It’s that time of the year again — the Golden Week holiday! This year, we have Showa Day on Sunday and its replacement holiday on Monday. Tuesday and Wednesday are regular work days but people will take them off if they can. Then Constitution Day is on Thursday, Greenery Day on Friday and Children’s Day on Saturday. For Japanese people, this “golden” week of public holidays is like a reward for all of the hard work and overtime they regularly do.
We know Golden Week is fast approaching when we start to see Koinobori flying on balconies across the country. Children’s Day used to be called Boys’ Day and its been tradition for a long time for families with boys to fly these carp streamers in the weeks leading up to May 3. As well as private balconies, there are many colourful displays the general public can go see. My favourite place in Tokyo is no doubt Tokyo Tower’s festival—333 streamers, one for every metre the tower is tall.
With the beautiful carp streamers everywhere at the moment, a cooking class I recently joined decided to use Children’s Day as its source of inspiration.
Decorative sushi, or “deco sushi” is an example of Japanese housewives taking bento lunch boxes to a whole new level. It started out as arranging different foods in a thoughtful and fun way, rather than just plonking it in a container. For wives, it was a way to show affection for their husbands. For mothers, it was a way to get their children to enjoy eating. Some kindergartens and elementary schools have become famous for ‘mother wars’ where kids show off how creative their lunch boxes are! A TV show I watched once showed mothers getting up super early in the morning just to make these special lunches – some were really passionate about it, while others admitted to feeling the pressure.
But the creativity didn’t stop there. Lunch box-making took another step… creating images within the food. In a similar fashion to rock candy that rolls different colours together to create amazing pictures and words, this latest sushi trend is very impressive. Now, not only do the lunches as a whole look beautiful, but individual pieces are works of art in themselves.
The deco sushi phenomenon has taken on a life of its own. There is specific equipment you can buy – like seaweed hole punches in various shapes. There are recipe books in every bookstore. You can join deco sushi classes and attend deco sushi expos. It’s even being used by the government as a way to promote Japan to foreign visitors.

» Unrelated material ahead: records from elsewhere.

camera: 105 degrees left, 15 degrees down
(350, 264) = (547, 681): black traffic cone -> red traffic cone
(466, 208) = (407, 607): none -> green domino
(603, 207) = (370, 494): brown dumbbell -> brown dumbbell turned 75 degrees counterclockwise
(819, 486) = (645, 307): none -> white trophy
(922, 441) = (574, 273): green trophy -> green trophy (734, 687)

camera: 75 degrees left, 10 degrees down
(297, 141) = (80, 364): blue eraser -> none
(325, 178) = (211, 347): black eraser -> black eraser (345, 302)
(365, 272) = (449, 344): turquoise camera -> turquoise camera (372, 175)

Professionally made hydrangeas, roses, butterflies and pandas
Making Deco Sushi
I was so excited for this class held at the annual Japan Hobby Show in Odaiba. I actually love doing cooking classes when I travel to different countries, but for some reason I’d only ever participated in one cooking class in Japan before.

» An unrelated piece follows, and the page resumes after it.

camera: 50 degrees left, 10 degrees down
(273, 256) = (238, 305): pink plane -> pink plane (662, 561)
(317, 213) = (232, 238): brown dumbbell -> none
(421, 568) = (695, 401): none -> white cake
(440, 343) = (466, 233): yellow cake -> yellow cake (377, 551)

I was surprised at how few ingredients were needed: seaweed sheets, vinegar rice, honeyberries, Japanese omelette and a cheese/fish stick. We got the green and red colour naturally through mixing the rice with seaweed flake seasoning and honeyberries from Hokkaido. From there, it was a matter of measuring, pushing, cutting and wrapping the ingredients. It was hard to imagine the final product, so we just had to trust the teacher!
Et voilà! The white tips of the tail turned out a little wonky, but other than that I was very happy. It was so much fun! Now that I’ve had the experience of making deco sushi, I finally understand how they make it. If I see a deco sushi picture, I can imagine what the process would have been – basically you have to imagine you’re creating a picture from side on. But the difficult part would actually be creating something from scratch. A lot of trial and error… and imagination! Who knows what the next step in sushi-making will be?!